A conversation with researchers Bruce Leff and Christine Ritchie
Some 4 million Americans have chronic illness and functional limitations that render them effectively unable to leave their homes—even to visit the doctor. Bruce Leff and Christine Ritchie, coauthors of a recent Health Affairs study (Jan. 2015) supported by The Commonwealth Fund, spoke with us about the challenges faced by the “invisible homebound” and the work their research team is doing to help ensure the quality of home-based health services.*
How do the homebound currently get medical care?
They access much of their care through emergency services, cycling in and out of the hospital and skilled nursing facilities. With the combination of multiple chronic conditions and fragmented care, homebound adults are among the costliest patients in the U.S. health care system. We estimate that some 4 million people would benefit from home-based primary and palliative care services, and there is no doubt that this population will grow as the general population ages.
So how does home-based care work?
Medicare spends $18 billion on skilled home health services, which include nursing and various therapies provided by licensed agencies on an episodic basis for patients recuperating from surgery or a recent hospitalization. This is very different than physicians providing regular and ongoing primary and palliative care to vulnerable, homebound adults. The larger home-based care practices use a team approach involving some combination of doctors, nurse practitioners, nurses, social workers, and therapists. We think over time most practices will evolve to become team-based to meet the multiple needs of functionally limited patients.
In your article, you note that despite a 150 percent increase in home-based medical visits between 2006 and 2013, home-based medical practices “operate in a quality desert.” Can you explain?
Existing quality measures don’t take into account the frailty or multiple chronic conditions that affect this population. Many standards of care were developed based on studies of people with only one condition—only diabetes, say. Our patients, who have a mortality rate of 20 percent to 30 percent, are never included in these studies, and the standards are often not applicable to them.
Practitioners who provide primary or palliative care at home face a complicated balancing act. Their focus may not be to cure patients, but to improve or maintain their quality of life without doing harm. As health systems begin moving reimbursement toward paying for quality, providers are really desperate for a well-informed standard of care for homebound patients and the ability to benchmark what they do against others.
You established a network of exemplary home-based medical practices, professional societies, and patient advocacy groups to help develop a quality framework for home-based primary and palliative care. How did you go about that?

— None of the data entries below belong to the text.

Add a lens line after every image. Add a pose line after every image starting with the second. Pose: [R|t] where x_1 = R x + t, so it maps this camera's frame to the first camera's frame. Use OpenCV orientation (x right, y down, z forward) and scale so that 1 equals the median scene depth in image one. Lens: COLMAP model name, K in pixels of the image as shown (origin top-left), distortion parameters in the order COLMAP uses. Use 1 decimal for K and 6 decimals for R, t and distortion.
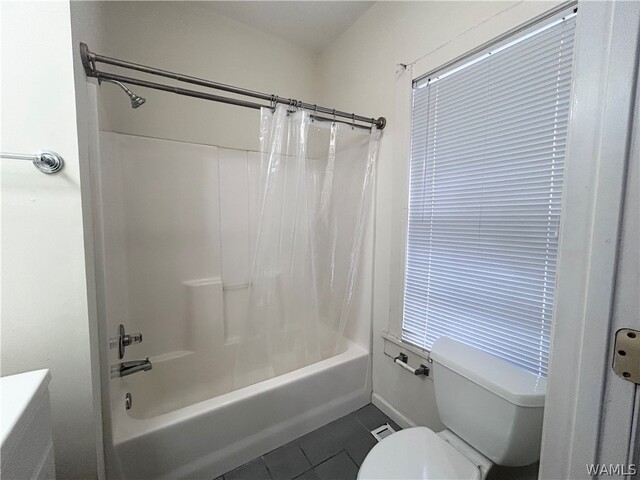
lens RADIAL K [[272.7, 0, 320.0], [0, 272.7, 240.0], [0, 0, 1]] dist [0.000539, 0.000540]
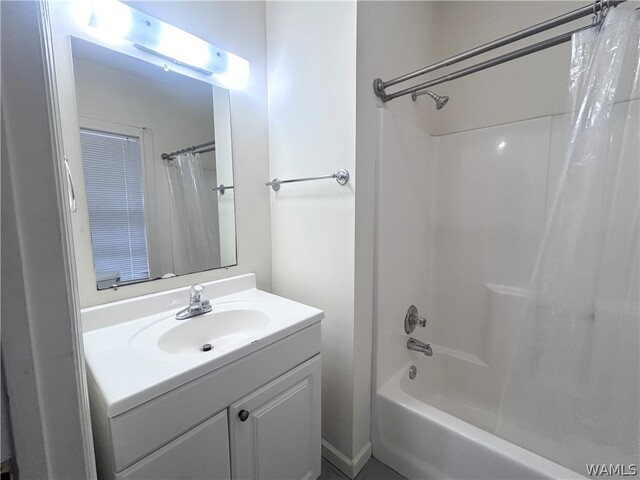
lens RADIAL K [[272.7, 0, 320.0], [0, 272.7, 240.0], [0, 0, 1]] dist [0.000539, 0.000540]
pose [[0.278548, 0.093185, -0.955891, 0.234180], [-0.071067, 0.994553, 0.076245, -0.026358], [0.957789, 0.046694, 0.283653, 0.264892]]
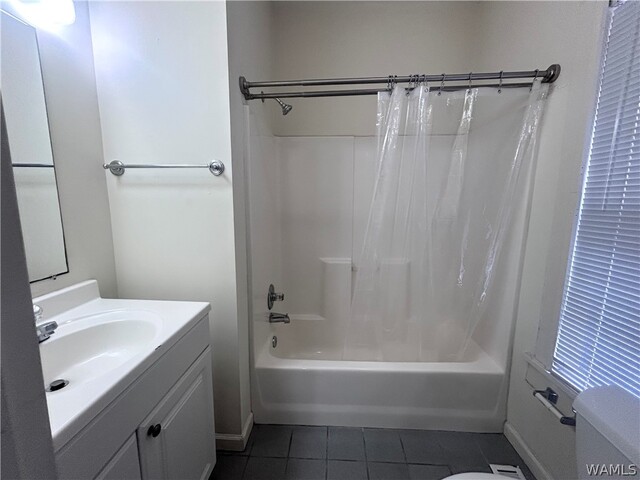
lens RADIAL K [[272.7, 0, 320.0], [0, 272.7, 240.0], [0, 0, 1]] dist [0.000539, 0.000540]
pose [[0.820161, 0.082770, -0.566114, 0.191377], [-0.048136, 0.995955, 0.075878, -0.017285], [0.570105, -0.034982, 0.820827, 0.047501]]
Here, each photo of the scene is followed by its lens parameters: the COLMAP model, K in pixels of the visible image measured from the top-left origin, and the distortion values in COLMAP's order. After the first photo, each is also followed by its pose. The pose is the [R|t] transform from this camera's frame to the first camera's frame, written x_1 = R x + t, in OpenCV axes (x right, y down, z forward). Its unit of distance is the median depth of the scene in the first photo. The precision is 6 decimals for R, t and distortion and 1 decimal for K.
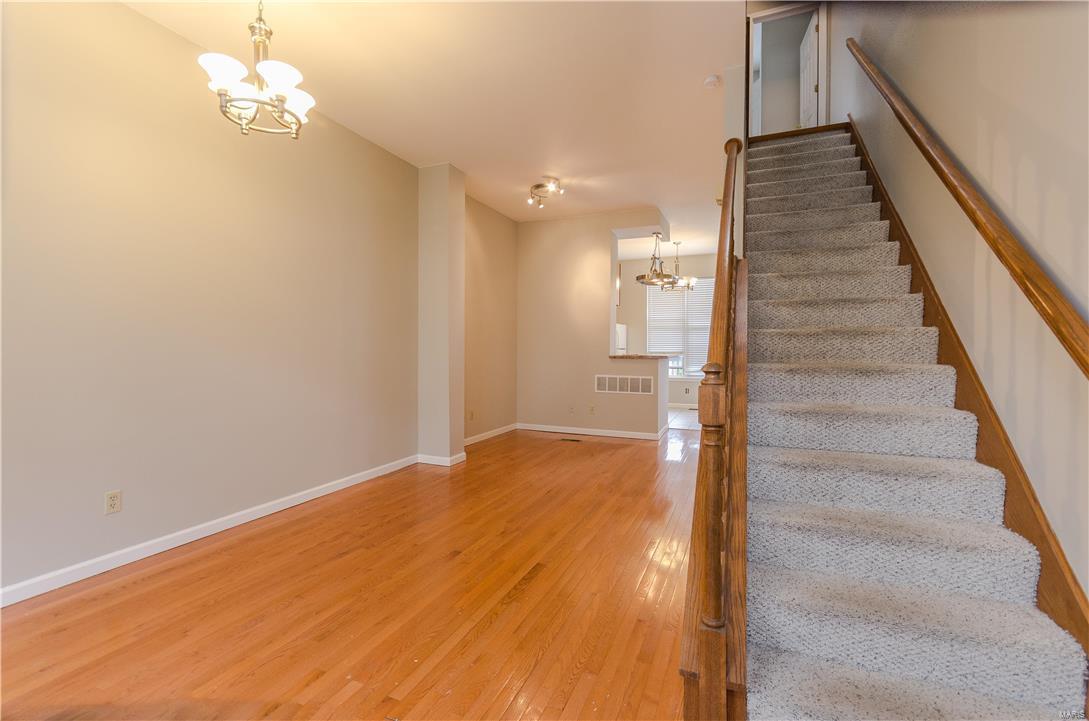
lens RADIAL K [[484.0, 0, 544.7], [0, 484.0, 346.2], [0, 0, 1]] dist [0.000607, -0.000156]
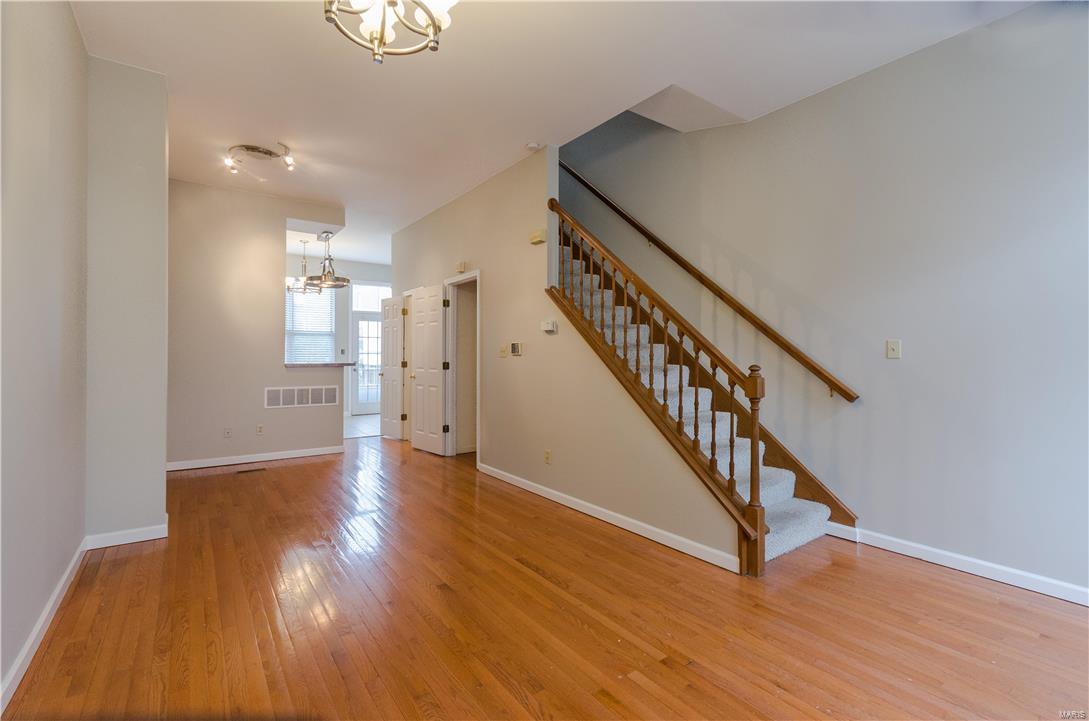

We started by having conversations with as many stakeholders as possible—doctors, patients, families, caregivers, professional societies, consumer and advocacy groups, and service providers. We asked them: “What constitutes quality care when someone has multiple illnesses and functional limitations or is at the end of life?” We learned that disease-specific quality indicators are not as important as making sure we are aligning the care we provide with patient and family preferences. That means measuring how well we manage and coordinate care, how effectively we reduce distress and control family burnout. It means making sure we know if patients want to be hospitalized or want certain treatments and that advanced directives are being met. We’ve come up with 20 quality measures, and several of our network practices are now testing for feasibility and validity.
What comes next?
The next step is to create a national registry where home-based practices can enter standardized quality data collected at the point of care. Then we’d like to integrate our quality framework into standard measures for home-based medical care that can be used by the Centers for Medicare and Medicaid Services and by professional societies and organizations. We also think it’s important to develop a certification process for practices. Recognizing practices that meet quality standards will also be helpful for payers, since reimbursement is increasingly being tied to quality of care. This also will be helpful to patients and their caregivers seeking high-quality care.